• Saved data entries
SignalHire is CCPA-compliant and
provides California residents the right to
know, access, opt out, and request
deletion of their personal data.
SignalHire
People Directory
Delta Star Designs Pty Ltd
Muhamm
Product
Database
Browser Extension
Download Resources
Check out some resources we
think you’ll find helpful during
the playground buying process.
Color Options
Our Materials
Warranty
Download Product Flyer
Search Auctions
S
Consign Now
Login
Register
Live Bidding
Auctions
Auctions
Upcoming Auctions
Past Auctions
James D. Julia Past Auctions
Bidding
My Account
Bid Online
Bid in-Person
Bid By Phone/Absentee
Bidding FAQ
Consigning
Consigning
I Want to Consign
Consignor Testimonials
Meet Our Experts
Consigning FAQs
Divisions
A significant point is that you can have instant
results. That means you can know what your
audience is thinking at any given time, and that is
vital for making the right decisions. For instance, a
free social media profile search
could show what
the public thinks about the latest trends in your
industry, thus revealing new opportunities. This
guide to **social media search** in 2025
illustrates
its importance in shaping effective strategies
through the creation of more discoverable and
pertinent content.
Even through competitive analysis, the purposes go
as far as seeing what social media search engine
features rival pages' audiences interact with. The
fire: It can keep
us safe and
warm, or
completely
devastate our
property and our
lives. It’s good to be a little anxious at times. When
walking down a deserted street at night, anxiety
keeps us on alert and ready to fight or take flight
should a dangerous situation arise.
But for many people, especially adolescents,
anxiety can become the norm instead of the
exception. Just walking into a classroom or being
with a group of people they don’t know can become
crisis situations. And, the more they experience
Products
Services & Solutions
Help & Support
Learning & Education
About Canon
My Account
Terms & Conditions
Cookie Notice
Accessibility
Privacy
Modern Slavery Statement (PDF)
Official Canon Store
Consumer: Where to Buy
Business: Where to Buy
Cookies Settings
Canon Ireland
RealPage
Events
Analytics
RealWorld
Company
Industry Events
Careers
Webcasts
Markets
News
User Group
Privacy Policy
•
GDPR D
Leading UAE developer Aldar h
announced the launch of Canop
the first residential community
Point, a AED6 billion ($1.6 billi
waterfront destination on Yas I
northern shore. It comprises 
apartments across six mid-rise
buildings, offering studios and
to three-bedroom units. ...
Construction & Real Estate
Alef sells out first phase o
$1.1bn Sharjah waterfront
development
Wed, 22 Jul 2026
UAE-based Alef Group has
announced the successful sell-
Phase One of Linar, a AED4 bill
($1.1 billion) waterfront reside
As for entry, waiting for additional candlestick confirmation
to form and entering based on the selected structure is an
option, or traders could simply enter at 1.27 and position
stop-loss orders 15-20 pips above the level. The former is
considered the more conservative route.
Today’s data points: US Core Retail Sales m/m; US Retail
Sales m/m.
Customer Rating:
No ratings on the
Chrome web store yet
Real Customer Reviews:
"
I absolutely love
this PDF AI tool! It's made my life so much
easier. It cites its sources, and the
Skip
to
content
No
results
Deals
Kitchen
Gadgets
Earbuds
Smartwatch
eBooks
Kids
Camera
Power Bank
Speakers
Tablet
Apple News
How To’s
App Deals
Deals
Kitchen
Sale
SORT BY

• Prompt
How many lines of the records contain the word "more"? Give only the number.

• Exercise answer
3